Claudia Schvartz en Alcanfor ((Leviatán, 2018), su libro anterior, se pregunta en unas líneas que aparecen tachadas: “¿Cómo puede ser tan necesario/ Encontrar y dar cuenta de un sentido/ Y que eso ame más que a mí/ Y a los que amo más que a mi vida/ Y sin ese fluir nada tenga razón ni objeto/ Y sólo allí pueda encontrar mi paz?”. Alcanfor es un libro que canta, cada poema canta, canta y mira, mira la ciudad enrejada, terrible, pero los versos tienen también verdad: le creo a estos poemas, le creo a las durezas y a los casi borgeanos espejos que van allí por la propiedad de la poesía. Le creo al mediodía, a la sed, al viejo abrigo extrañado; ella dice que hay versos que llevan narraciones escondidas que -afirma- “difícilmente alguna vez escriba”.
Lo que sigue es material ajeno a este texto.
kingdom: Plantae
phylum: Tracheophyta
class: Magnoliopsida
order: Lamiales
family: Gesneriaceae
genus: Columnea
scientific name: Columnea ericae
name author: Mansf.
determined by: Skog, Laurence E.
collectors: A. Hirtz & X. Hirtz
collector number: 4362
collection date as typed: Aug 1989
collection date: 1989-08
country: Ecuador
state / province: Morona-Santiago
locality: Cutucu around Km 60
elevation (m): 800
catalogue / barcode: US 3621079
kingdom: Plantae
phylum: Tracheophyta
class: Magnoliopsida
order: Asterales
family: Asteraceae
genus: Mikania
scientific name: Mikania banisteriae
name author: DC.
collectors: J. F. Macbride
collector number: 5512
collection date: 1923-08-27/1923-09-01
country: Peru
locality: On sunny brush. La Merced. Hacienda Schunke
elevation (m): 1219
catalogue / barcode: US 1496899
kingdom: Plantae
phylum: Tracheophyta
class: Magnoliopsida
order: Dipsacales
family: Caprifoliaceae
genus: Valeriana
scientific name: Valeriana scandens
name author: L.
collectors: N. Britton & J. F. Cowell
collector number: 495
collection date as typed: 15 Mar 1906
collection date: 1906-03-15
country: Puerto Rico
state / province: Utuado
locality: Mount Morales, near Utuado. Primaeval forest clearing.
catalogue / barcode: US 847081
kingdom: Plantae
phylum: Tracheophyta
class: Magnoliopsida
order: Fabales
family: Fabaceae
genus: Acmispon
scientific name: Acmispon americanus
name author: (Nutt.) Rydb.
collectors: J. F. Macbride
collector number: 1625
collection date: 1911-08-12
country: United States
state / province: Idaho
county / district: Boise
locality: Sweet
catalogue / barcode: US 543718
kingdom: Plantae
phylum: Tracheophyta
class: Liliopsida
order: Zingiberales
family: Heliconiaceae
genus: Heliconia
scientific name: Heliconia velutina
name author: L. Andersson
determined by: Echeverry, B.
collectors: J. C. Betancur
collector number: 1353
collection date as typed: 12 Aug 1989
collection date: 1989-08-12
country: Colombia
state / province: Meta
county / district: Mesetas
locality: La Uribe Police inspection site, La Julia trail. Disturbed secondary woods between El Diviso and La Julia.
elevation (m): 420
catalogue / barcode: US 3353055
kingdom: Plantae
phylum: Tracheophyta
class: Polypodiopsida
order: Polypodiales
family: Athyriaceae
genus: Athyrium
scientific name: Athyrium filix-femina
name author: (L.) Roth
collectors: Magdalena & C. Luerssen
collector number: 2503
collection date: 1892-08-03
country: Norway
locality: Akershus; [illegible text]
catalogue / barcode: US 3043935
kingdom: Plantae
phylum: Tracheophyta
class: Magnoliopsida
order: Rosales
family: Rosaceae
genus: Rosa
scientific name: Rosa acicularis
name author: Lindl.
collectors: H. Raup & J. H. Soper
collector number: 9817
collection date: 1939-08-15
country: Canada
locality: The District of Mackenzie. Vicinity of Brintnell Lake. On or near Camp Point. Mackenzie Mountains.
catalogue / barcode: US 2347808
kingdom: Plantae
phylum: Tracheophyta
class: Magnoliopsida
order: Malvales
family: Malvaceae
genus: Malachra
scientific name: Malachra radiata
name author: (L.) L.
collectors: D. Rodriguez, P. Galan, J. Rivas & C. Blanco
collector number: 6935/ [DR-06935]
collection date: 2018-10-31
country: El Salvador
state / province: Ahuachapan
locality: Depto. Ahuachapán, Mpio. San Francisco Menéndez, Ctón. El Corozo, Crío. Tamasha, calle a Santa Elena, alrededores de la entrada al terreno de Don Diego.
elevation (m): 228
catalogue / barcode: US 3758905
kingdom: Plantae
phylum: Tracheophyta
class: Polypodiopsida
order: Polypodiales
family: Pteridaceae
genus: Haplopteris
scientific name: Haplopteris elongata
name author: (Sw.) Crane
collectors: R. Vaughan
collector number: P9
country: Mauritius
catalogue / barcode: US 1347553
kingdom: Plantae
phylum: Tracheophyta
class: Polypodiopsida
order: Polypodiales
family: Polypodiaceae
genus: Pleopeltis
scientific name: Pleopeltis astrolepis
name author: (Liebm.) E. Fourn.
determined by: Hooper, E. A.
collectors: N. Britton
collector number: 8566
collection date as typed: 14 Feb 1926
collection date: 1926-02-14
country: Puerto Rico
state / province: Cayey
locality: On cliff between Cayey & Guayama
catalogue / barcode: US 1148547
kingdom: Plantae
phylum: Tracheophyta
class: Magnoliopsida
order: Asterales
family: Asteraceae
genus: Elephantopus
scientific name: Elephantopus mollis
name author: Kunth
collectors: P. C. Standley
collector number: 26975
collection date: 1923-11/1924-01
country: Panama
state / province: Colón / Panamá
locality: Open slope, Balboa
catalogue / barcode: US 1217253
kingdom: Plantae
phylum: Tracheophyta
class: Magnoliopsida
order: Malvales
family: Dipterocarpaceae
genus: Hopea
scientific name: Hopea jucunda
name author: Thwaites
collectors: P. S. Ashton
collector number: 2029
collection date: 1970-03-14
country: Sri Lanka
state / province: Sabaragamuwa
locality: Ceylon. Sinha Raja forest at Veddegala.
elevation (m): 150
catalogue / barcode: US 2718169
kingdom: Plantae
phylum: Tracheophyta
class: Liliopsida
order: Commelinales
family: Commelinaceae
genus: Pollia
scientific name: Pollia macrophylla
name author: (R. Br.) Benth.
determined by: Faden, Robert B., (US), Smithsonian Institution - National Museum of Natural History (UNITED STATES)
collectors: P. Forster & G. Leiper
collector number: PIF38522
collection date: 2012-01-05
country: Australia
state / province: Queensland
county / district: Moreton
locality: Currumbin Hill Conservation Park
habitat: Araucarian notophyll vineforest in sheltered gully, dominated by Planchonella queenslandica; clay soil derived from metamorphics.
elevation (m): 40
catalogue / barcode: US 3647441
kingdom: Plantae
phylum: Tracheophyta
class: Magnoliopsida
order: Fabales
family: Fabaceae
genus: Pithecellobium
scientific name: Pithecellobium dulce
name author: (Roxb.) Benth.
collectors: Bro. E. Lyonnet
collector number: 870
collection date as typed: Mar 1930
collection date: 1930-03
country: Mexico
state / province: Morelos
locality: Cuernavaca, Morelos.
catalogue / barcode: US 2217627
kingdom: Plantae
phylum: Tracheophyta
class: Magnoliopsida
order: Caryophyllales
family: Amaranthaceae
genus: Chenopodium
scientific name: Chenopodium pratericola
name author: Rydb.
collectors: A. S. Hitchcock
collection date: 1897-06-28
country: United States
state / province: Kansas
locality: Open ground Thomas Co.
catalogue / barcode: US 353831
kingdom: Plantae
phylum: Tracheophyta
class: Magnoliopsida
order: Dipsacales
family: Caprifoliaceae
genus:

Claudia Schvartz narra y hace versos simultáneamente, sus libros se me hacen cantarines de historias que son de ella. Sus libros son todos distintos y todos, me parece, de frases breves. Pero la historia o el tiempo siguen en ellos, pausados o saltimbanquis, porque es la única forma de seguir. Y la obra sigue, acepta, sabe, porque “es siempre insuficiente lo tardío” -como allí leo.
Claudia Schvartz también mira y anota en Una parte de la verdad, mira y anota el tiempo lento de las flores, de algunos lugares viejos, de lenguas familiares o no tanto. Claudia ha leído autores y ellos parecen andar en sus relatos, a algunas inglesas trae directa, aunque para Bianchedi, su personaje, ella dice: “aunque él no tiene compañeros. Todos son sus superiores”. Es el personaje del primer relato y me recuerda una forma de los terribles y pobres tipos de Gógol. Claudia puede rodear esos cuerpos y decirlos para que nosotros los tengamos reales, son todos “artistas del hambre” -como los llamo con Kafka. Seres solitarios.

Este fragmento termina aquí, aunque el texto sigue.